When his L.A. life and his second marriage fall apart, Frankie Razzini, a guy who likes to roam about, comes back to the Bronx to understand what he had done wrong in the past. In his wallet he carries a picture of his first love, and deep in his soul a bitter remorse, and perhaps a secret. He meets up with his best friend Eddie in the old pub they had once favored and strikes up a conversation with Brenda. Eddie’s shy, Frankie’s charismatic and Brenda’s unattached, so to equalize the situation, she brings her own friend, Carmel , along for the ride. We may have a myriad of typical ideas where this double date may go, but we would be wrong. There’s more to discover. We just need to go back in time, because the past defines the present. And for Frankie Razzini, the past seems to overwhelm his present to the extent it leaves him tearful.
There is a mystery to the story, which drives the movie forward along with the potentially budding romances. We need to know what happened twenty-six years ago, what happened to the girl in the picture and how would it affect what happens now. We keep waiting for someone to finally break the spell of silence, but Frankie, the one person who certainly knows the truth, won’t tell us.
Eddie will.
Once a play and a book, and now a movie by Phillip Cioffari, Love in the Age of Dion, is a pensive romantic journey into the Bronx , masterfully laid out for us by the author. “Like most everything I write, it is a mix of fact and invention,” says Philip Cioffari, the writer and director. “Some parts are close to autobiographical, though perhaps altered.

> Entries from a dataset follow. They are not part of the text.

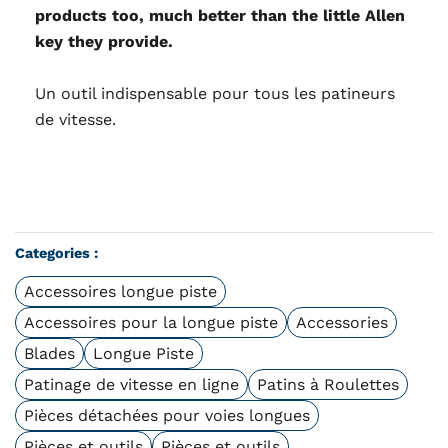
products too, much better than the little Allen
key they provide.
Un outil indispensable pour tous les patineurs
de vitesse.
Categories :
Accessoires longue piste
Accessoires pour la longue piste
Accessories
Blades
Longue Piste
Patinage de vitesse en ligne
Patins à Roulettes
Pièces détachées pour voies longues
Pièces et outils
Pièces et outils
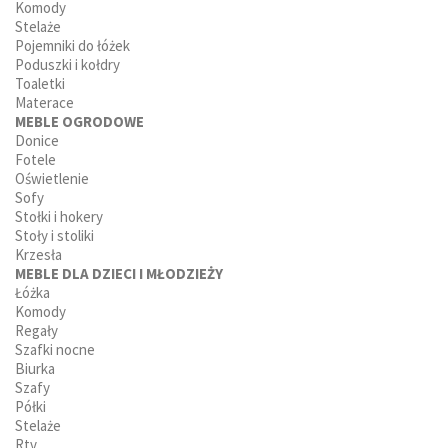
Komody
Stelaże
Pojemniki do łóżek
Poduszki i kołdry
Toaletki
Materace
MEBLE OGRODOWE
Donice
Fotele
Oświetlenie
Sofy
Stołki i hokery
Stoły i stoliki
Krzesła
MEBLE DLA DZIECI I MŁODZIEŻY
Łóżka
Komody
Regały
Szafki nocne
Biurka
Szafy
Półki
Stelaże
Rtv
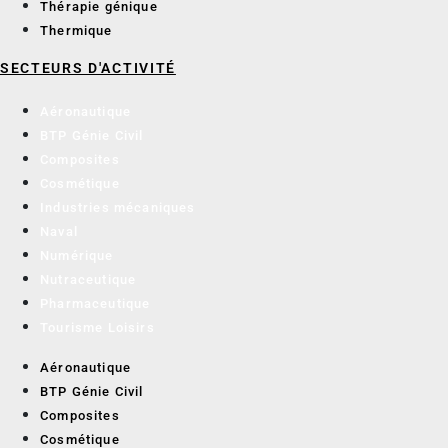
Thérapie génique
Thermique
SECTEURS D'ACTIVITÉ
Aéronautique
BTP Génie Civil
Composites
Cosmétique
Industries mécaniques
Naval
Numérique
Nutraceutique
Pharmaceutique
Tourisme Loisirs
Aéronautique
BTP Génie Civil
Composites
Cosmétique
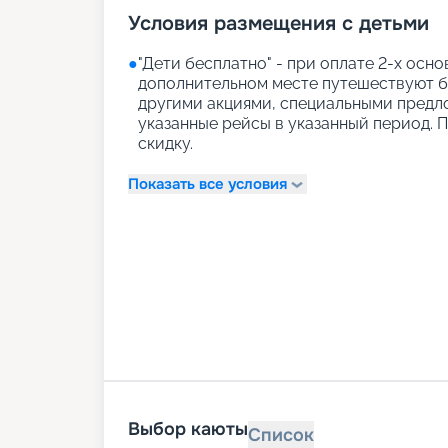
Условия размещения с детьми
●
"Дети бесплатно" - при оплате 2-х осно
дополнительном месте путешествуют бе
другими акциями, специальными предл
указанные рейсы в указанный период. 
скидку.
Показать все условия
Выбор каюты
Список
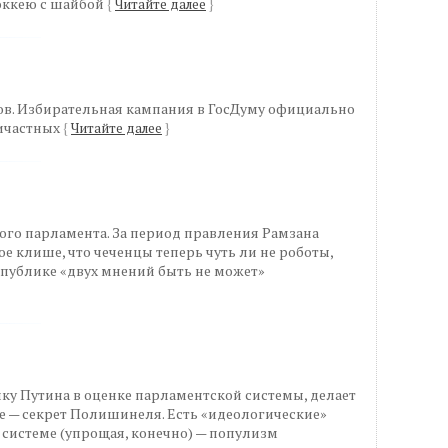
хоккею с шайбой
{
Читайте далее
}
ов. Избирательная кампания в ГосДуму официально
ричастных
{
Читайте далее
}
ого парламента. За период правления Рамзана
е клише, что чеченцы теперь чуть ли не роботы,
еспублике «двух мнений быть не может»
ику Путина в оценке парламентской системы, делает
е — секрет Полишинеля. Есть «идеологические»
 системе (упрощая, конечно) — популизм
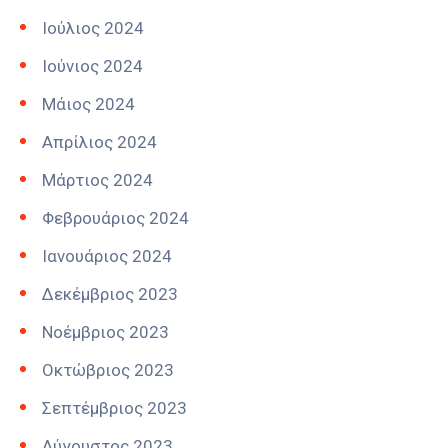
Ιούλιος 2024
Ιούνιος 2024
Μάιος 2024
Απρίλιος 2024
Μάρτιος 2024
Φεβρουάριος 2024
Ιανουάριος 2024
Δεκέμβριος 2023
Νοέμβριος 2023
Οκτώβριος 2023
Σεπτέμβριος 2023
Αύγουστος 2023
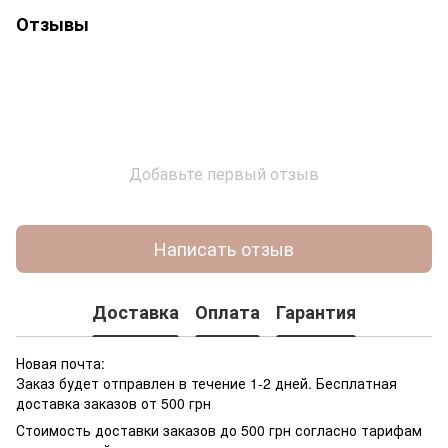
Отзывы
Добавьте первый отзыв
Написать отзыв
Доставка
Оплата
Гарантия
Новая почта:
Заказ будет отправлен в течение 1-2 дней. Бесплатная
доставка заказов от 500 грн
Стоимость доставки заказов до 500 грн согласно тарифам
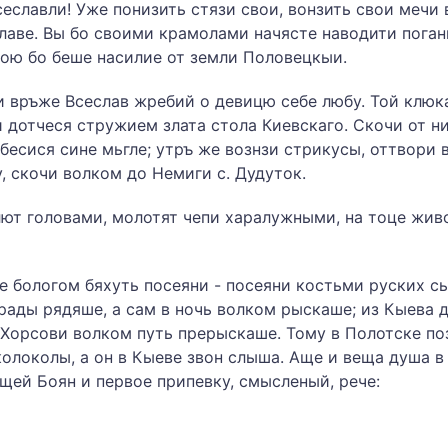
еславли! Уже понизить стязи свои, вонзить свои мечи 
лаве. Вы бо своими крамолами начясте наводити по­ган
ою бо беше насилие от земли Поло­вецкыи.
 връже Всеслав жребий о девицю себе любу. Той клюка
и дотчеся стружием злата стола Киевскаго. Ско­чи от 
бесися сине мьгле; утръ же вознзи стри­кусы, оттвори 
 скочи волком до Немиги с. Дуду­ток.
ют головами, молотят чепи харалужными, на тоце живот
е бологом бяхуть посеяни - посеяни костьми руских сы­
рады рядяше, а сам в ночь волком рыска­ше; из Кыева 
 Хорсови волком путь пре­рыскаше. Тому в Полотске п
олоколы, а он в Кы­еве звон слыша. Аще и веща душа в 
щей Боян и первое припевку, смысленый, рече:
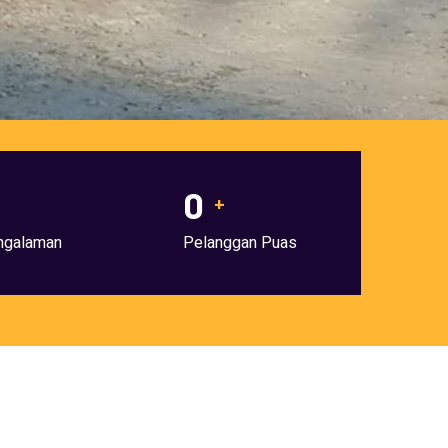
0
+
ngalaman
Pelanggan Puas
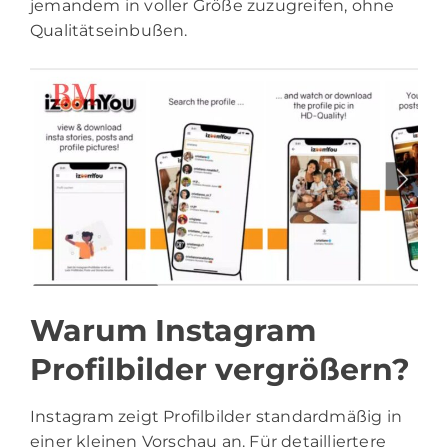
jemandem in voller Größe zuzugreifen, ohne
Qualitätseinbußen.
Warum Instagram
Profilbilder vergrößern?
Instagram zeigt Profilbilder standardmäßig in
einer kleinen Vorschau an. Für detailliertere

I grew up in the Bronx and use it often in my work. I knew people very much like the people in the film, though I was depicting no one person in particular.”

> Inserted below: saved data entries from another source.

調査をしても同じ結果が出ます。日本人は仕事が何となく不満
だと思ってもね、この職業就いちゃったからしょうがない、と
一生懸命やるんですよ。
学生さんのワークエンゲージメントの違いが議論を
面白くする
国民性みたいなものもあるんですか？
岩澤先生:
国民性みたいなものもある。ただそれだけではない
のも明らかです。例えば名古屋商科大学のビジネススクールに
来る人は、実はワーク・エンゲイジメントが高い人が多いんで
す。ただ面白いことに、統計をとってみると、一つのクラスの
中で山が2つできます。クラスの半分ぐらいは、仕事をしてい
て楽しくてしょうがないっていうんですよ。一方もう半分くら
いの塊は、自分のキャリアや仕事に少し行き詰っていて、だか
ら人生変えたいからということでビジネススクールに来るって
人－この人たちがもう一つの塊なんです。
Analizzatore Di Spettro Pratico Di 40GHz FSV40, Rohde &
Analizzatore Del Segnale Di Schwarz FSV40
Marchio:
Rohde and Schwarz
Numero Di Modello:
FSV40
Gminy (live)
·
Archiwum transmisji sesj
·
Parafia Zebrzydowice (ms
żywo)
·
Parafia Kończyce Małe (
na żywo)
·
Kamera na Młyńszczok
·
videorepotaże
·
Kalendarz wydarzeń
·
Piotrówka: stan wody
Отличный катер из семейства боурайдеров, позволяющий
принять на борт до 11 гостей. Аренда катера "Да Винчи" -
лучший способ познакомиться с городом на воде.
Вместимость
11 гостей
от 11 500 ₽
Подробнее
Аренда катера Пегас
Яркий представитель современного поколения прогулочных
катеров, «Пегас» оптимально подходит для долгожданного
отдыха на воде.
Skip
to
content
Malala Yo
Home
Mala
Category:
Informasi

Philip Cioffari grew up in the Bronx and received his B.A. from St. John’s University and his Ph.D. in English from NYU. He has written a number of one-act plays which were produced Off-Off Broadway. He also published a story collection, A HISTORY OF THINGS LOST OR BROKEN, and a crime novel, CATHOLIC BOYS. His new book, JESUSVILLE, about four people in the New Mexico desert searching for an hallucinogenic plant which is rumored to enable one to see God, is coming out next year. When asked what would he do if he wasn’t writing and directing, he answered, “I “couldn’t imagine his life without those things.”